The concept of the smart neighborhood has rapidly evolved in recent years from an interesting idea to a fast-approaching reality, with aftermarket smart home devices continuing to gain consumer interest and traction. However, until now builders have largely been left out of the smart home movement due to the requirement for a router and modem prior to move in to build in smart home technology. Then, when the homeowner moves out and disconnects Internet service, all of the aftermarket devices previously in use in the home become a challenge to reinstall. To truly be considered a smart home, the homeowner shouldn’t have to wait until after they move in to make their home intelligent or reinstall the technology that was there for the previous owner. Instead, for the next generation of smart homes, the house itself will become the smart device.
In today’s market, homebuyers merely have access to incremental smart home technology, which can only be achieved through their own sourcing, installation and integration into the home. This provides a tremendous opportunity for homebuilders to recognize the growing demand for smart home features and find a way to meet those demands during construction. With that in mind, here are the four tips new homebuilders should consider when creating smart neighborhoods by focusing on making the home itself the smart device.
Forget the aftermarket products
As I mentioned above, to be a truly smart home, it’s essential to have home Internet of Things (IoT) connective technology built-in during construction. By doing so, builders can develop an entire smart neighborhood with interconnective technology that doesn’t rely on the homebuyer to turn on services, install hardware or even set up internet to provide smart home technology. By integrating the technology during the construction phase and featuring the house itself as the smart home technology, the builder can really standout by offering unique features that can be marketed to attract new homeowners.
Store IoT data locally
A smart home with built-in inter-connective IoT technology can easily integrate more than 100 devices. If this technology is running on the cloud, the monthly data charge can easily exceed $500 per month. No consumer will be willing to pay those exorbitant costs. In order to build a pre-connected smart house, all smart behavior needs to run locally to minimize data usage from using the cloud.

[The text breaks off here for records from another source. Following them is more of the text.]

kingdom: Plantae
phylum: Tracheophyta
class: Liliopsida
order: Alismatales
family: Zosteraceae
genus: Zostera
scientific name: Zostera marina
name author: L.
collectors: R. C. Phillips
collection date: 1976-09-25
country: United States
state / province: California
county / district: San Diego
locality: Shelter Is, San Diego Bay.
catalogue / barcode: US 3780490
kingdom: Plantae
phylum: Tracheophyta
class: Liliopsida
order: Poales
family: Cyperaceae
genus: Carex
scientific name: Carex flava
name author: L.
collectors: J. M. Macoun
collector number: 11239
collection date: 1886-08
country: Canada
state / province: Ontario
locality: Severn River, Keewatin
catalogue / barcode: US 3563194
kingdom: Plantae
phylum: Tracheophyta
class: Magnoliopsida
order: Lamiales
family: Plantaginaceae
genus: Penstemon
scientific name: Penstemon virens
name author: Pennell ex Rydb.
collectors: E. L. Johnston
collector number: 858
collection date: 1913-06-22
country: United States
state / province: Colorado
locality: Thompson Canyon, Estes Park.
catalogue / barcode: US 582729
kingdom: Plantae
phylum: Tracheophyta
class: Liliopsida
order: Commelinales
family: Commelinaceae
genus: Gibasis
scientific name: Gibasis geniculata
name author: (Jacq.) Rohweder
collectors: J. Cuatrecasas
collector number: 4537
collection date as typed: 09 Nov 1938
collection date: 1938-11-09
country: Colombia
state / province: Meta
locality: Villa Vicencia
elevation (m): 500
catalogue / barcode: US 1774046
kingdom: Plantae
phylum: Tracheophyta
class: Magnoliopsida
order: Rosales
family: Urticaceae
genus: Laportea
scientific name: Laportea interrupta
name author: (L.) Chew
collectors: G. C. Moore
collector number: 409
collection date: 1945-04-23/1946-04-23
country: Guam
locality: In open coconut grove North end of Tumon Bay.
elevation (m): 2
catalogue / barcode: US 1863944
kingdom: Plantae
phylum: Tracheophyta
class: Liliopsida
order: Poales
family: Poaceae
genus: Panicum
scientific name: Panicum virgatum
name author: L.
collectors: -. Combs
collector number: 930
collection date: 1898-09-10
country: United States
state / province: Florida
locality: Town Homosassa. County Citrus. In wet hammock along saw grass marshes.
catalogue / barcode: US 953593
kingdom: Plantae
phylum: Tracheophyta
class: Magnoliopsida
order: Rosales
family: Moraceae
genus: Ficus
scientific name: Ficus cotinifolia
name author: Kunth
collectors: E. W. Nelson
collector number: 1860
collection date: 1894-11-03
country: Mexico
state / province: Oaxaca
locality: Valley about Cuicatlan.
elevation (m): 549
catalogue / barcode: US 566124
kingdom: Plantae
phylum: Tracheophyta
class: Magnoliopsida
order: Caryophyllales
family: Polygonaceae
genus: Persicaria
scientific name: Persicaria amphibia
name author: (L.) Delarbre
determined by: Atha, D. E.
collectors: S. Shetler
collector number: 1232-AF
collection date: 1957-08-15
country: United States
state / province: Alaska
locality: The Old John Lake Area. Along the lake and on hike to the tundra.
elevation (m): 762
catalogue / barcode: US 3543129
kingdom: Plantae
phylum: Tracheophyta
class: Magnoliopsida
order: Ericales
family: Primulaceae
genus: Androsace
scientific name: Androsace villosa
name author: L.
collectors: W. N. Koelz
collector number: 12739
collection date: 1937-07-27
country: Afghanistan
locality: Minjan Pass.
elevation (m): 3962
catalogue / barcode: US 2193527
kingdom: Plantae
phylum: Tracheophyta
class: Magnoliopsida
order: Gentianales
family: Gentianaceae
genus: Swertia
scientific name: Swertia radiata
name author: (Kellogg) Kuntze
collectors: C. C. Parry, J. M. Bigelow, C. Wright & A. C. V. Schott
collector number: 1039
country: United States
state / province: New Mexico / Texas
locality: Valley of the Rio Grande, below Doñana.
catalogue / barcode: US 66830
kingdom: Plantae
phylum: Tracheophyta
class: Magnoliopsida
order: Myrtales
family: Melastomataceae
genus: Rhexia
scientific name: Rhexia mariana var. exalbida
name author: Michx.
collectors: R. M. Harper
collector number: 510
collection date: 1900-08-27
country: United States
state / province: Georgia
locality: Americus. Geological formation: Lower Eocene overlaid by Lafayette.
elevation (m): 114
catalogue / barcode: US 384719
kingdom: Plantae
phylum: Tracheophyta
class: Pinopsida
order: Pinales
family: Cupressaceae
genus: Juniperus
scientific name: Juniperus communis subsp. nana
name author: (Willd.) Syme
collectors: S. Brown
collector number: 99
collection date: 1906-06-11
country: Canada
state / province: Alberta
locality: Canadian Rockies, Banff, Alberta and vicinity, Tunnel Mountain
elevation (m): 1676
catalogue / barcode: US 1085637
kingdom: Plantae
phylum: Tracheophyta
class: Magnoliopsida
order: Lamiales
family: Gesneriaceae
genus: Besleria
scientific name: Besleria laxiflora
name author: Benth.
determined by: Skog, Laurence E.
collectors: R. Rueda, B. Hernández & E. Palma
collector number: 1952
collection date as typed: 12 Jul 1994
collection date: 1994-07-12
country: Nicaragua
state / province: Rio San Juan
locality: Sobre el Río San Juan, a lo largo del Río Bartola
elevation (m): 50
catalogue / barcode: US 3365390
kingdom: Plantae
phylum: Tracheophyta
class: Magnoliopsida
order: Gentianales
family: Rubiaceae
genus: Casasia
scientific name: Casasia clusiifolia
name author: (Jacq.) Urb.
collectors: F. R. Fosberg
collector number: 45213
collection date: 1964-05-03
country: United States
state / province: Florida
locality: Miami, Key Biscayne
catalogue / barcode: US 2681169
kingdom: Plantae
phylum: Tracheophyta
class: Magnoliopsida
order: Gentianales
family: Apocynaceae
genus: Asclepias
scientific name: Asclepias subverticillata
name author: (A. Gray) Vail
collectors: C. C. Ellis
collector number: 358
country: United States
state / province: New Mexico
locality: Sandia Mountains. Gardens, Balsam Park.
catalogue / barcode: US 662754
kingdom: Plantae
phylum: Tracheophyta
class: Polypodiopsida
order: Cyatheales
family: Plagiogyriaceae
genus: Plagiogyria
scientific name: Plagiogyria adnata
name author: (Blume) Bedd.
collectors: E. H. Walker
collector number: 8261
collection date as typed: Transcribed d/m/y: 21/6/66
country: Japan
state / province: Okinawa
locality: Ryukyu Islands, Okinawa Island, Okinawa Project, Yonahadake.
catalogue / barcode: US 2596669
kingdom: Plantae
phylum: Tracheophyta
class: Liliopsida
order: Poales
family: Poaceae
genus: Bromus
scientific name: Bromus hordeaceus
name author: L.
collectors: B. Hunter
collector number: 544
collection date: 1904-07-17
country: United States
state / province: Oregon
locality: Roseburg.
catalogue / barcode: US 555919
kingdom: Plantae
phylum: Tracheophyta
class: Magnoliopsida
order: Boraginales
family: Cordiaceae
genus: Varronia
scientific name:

Tie smart features together in a bundle
By building in IoT features, builders are able to make the home a truly smart device by installing a network of products that can communicate with each other. This can be accomplished through built-in Edge computing smart technology that communicates with every one of the home’s smart technology features and devices, serving as the Wi-Fi router and mesh network for the home’s smart technology. This not only makes the home more efficient and helps keep data costs down, but it can create opportunities to live a healthier lifestyle. For instance, an air quality sensor can tie into local parks to let homeowners know if the air quality is good during different times of the year. In addition, builders can choose a myriad of products that can all communicate with different systems to turn off lights, secure cameras or change the thermostat, all by voice command.
Narrowband technology is the gateway to tomorrow’s smart home
Narrowband (NB-Iot) is a specific, low frequency technology that can be accessed directly from cell phone towers and used to help smart home products communicate without relying on internet access. This means that the home will function as its own connected smart device upon purchase, without having to rely on acquiring additional equipment and getting the internet set up and running to make things work and connect. Narrowband technology allows the homebuilder to differentiate their construction and make a smart neighborhood truly smart. Furthermore, built-in NB-IoT technology provides homebuyers with stronger resale value for their property, should they choose to sell, as they will be able to market the home as ready to go as the ultimate smart device with self-internet capabilities and communication between multiple essential home technologies. Prospective homebuyers will undoubtedly value the built-in smart home technology and ability to avoid the cumbersome and sub-optimal process of reinstalling aftermarket smart home devices.
Smart neighborhoods use less power and are more energy efficient. With the home constructed as an effective smart device, lights and air temperature can be managed while outside the home, creating a future-focused, energy efficient neighborhood. With today’s technology, homebuilders can build a centralized-hub to manage all of the property’s products that rely on the energy grid, making it easier to be budget and earth friendly with one all-encompassing smart device—the home.
Smart neighborhoods are the future and are in high-demand. While other homebuilders rely on the homeowner to purchase aftermarket products and integrate their own smart home technology, take advantage of the opportunity now to construct houses and developments that serve as their own smart devices and networks of interconnected, green smart home functionality and technology. Take into consideration these four tips to give your homebuyer the perfect access to the end game for all smart home technology—a home that serves as its own smart device.